2.         Das Verfahren ist kostenlos.
3.         Zustellung gegen Empfangsschein an:
- S.___ unter Beilage einer Kopie von Urk. 13
- Arbeitslosenkasse des Kantons Zürich unter Beilage einer Kopie von Urk. 12
- Staatssekretariat für Wirtschaft seco
- AWA Amt für Wirtschaft und Arbeit
4.         Gegen diesen Entscheid kann innert 30 Tagen seit der Zustellung beim Eidgenössischen Versicherungsgericht Verwaltungsgerichtsbeschwerde eingereicht werden.
Die Beschwerdeschrift ist dem Eidgenössischen Versicherungsgericht, Schweizerhofquai 6, 6004 Luzern, in dreifacher Ausfertigung zuzustellen.

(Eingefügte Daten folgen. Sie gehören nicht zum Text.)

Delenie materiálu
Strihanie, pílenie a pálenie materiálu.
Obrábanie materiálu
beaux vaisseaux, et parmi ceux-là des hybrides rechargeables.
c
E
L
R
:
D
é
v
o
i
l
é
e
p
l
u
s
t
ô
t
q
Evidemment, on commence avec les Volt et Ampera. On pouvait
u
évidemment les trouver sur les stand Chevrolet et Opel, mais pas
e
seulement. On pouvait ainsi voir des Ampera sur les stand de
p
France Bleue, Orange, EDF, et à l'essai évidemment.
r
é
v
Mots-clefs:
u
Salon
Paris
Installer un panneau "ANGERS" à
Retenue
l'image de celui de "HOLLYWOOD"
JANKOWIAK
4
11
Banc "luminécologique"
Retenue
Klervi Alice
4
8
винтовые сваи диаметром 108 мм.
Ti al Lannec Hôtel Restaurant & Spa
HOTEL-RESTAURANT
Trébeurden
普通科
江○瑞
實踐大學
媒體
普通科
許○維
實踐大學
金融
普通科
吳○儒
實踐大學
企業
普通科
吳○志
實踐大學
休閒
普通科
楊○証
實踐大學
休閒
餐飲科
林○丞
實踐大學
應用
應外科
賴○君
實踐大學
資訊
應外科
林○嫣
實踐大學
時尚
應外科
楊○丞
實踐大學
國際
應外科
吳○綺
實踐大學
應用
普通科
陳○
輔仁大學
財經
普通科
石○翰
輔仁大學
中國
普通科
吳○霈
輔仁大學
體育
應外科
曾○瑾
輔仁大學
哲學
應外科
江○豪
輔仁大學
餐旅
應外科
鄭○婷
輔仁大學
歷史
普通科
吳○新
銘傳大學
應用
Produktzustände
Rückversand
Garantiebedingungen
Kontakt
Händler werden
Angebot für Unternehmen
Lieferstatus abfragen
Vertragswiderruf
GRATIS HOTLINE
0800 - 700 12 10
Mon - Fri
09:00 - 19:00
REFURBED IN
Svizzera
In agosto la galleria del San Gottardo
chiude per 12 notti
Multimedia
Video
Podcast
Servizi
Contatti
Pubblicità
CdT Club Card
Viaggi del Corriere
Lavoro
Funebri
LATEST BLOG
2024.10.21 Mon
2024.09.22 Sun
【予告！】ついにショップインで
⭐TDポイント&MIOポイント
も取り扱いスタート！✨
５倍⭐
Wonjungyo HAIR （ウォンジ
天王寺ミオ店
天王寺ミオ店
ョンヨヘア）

Die Beschwerdeschrift hat die Begehren, deren Begründung mit Angabe der Beweismittel und die Unterschrift der beschwerdeführenden Person oder ihres Vertreters zu enthalten; die Ausfertigung des angefochtenen Entscheides und der dazugehörige Briefumschlag sowie die als Beweismittel angerufenen Urkunden sind beizulegen, soweit die beschwerdeführende Person sie in Händen hat (Art. 132 in Verbindung mit Art. 106 und 108 OG).